Die zweite „Bonsai-Bühne“ der Wald- und Wiesen-Konzerte ist fertig: Die beiden Leiter des Theater Titanick Clair Howells und Uwe Köhler (li.) sowie Musiker und Impresario Sebastian Netta (WuW-Konzerte) freuen sich auf die Saison 2021 (Foto: Wolfgang Wilts).

Sie sind voller Tatendrang, Ideen und Energie. Und sie freuen sich auf die neue Kultursaison 2021. Auch in diesem Jahr gehen die Macher der Wald- und Wiesen-Konzerte (WuW-Konzerte) wieder auf Tournee und bringen Kultur – Theater, Lesungen und Musik – in die ländlichen Regionen Westfalens.

Jetzt zusätzlich mit einer zweiten Bühne: Denn die Anfrage an das Theater Titanick in Münster im vergangenen Herbst trägt Früchte, eben in Gestalt der zweiten Bühne. Die wurde nach dem Vorbild der ersten „Bonsai-Bühne“ gebaut, aber mit mehr Finessen, mit nachhaltigen Materialien und innovativer Technik ausgestattet. „Dafür haben sich die Bühnenbauer von Titanick mit uns zusammengesetzt und nach unseren Vorstellungen gearbeitet. Die Erfahrung und das Knowhow des international renommierten Theaters kam uns dabei sehr zugute“, freut sich der Münsteraner Sebastian Netta von WuW-Konzerte sichtlich über die Fertigstellung der Bühne. Zwei Sicherheitsingenieure hätten den Bau überwacht und die Bühne schließlich zertifiziert, so Netta. Unterstützung kam dafür vom Neustart Kultur Fonds sowie von der Deutschen Theatertechnischen Gesellschaft, die das Konzept als „Leuchtturm-Projekt“ bewertete.

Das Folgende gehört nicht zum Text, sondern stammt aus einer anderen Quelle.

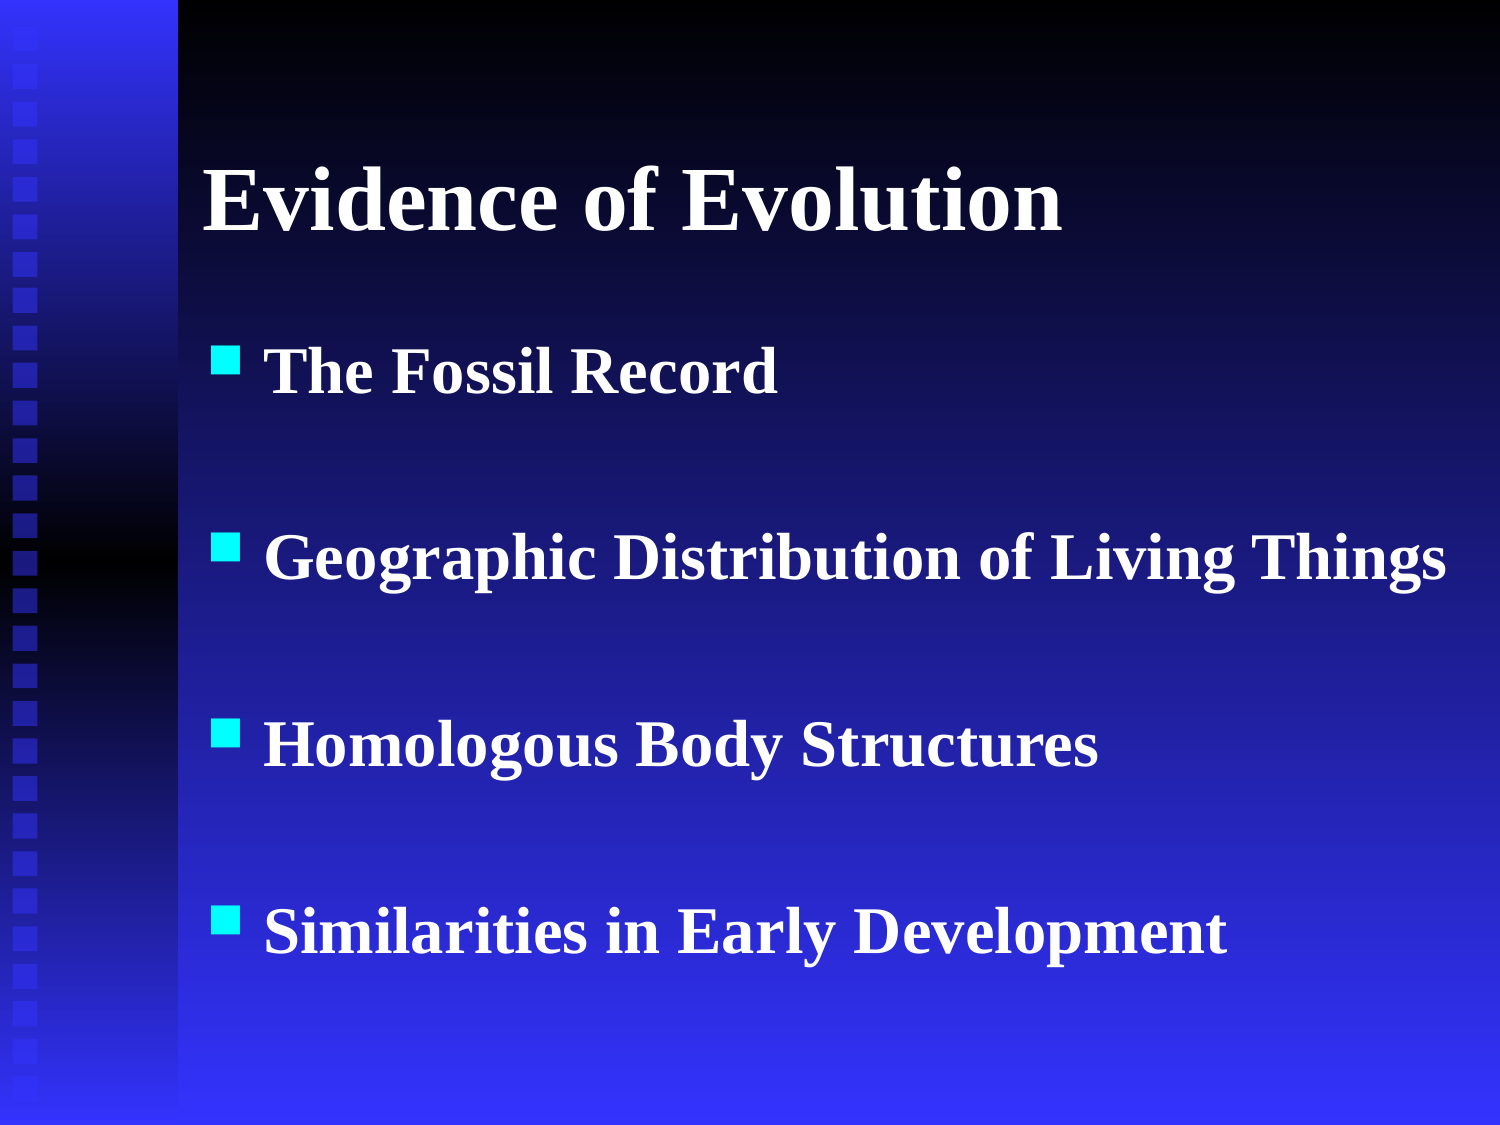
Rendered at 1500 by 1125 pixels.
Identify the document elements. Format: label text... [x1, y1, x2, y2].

title Evidence of Evolution [187, 99, 1463, 288]
list The Fossil Record Geographic Distribution of Living Things Homologous Body Structures Similarities in Early Development [191, 318, 1468, 995]
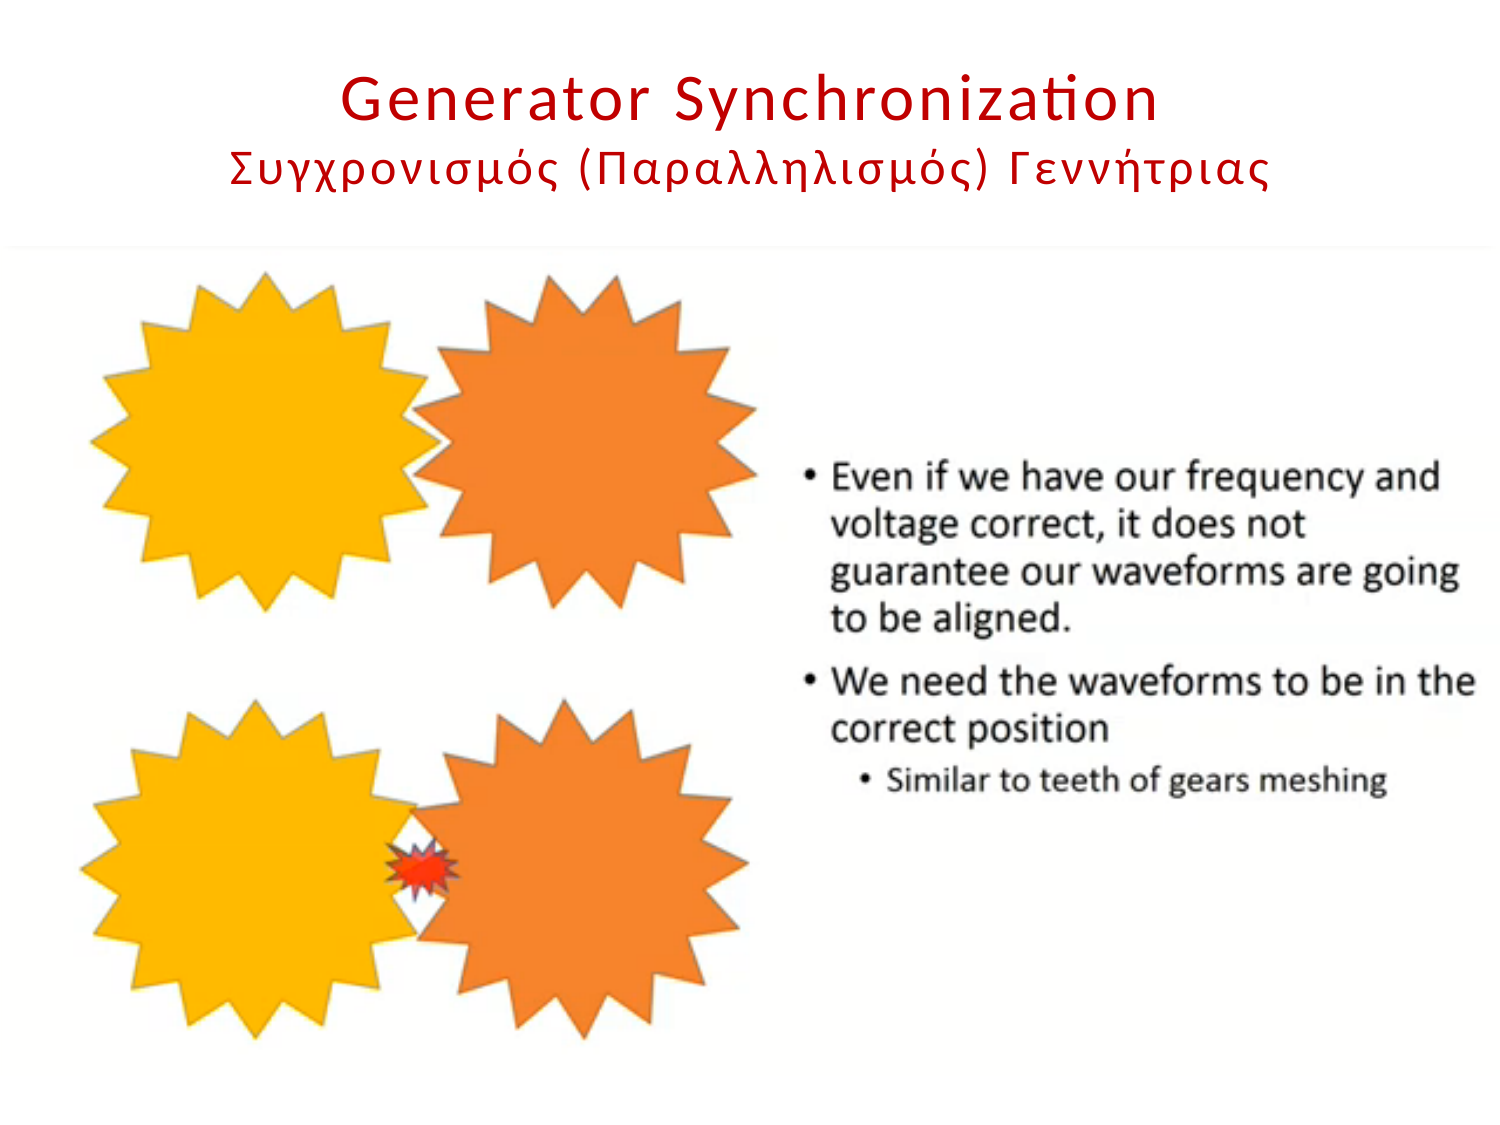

Auch die zweite Bühne ist ein echter Hingucker: Sie sieht aus wie ein überdimensionaler Strandkorb, bietet professionellen Musikern und Künstlern aber alles, was sie brauchen. An ungewöhnlichen Orten überall auf dem Land können die Menschen dadurch Kultur vom Feinsten erleben. Die Kultur kommt zu ihnen, nicht umgekehrt. Das geht auch in Zeiten wie diesen: Bereits im vergangenen Jahr konnten die Kulturveranstaltungen trotz der Corona-Pandemie stattfinden, draußen und mit allen vorgeschriebenen Sicherheitsmaßnahmen. Und mit sehr guter Resonanz beim Publikum und bei den jeweiligen Veranstaltern. Diese Erfolgsgeschichte soll jetzt weitergeschrieben werden. Die zweite Bühne bietet dafür mehr Flexibilität für mehr Kulturevents in einer größeren Region. Mit spannenden Konzert-, Theater- und Literaturthemen und renommierten Künstlern.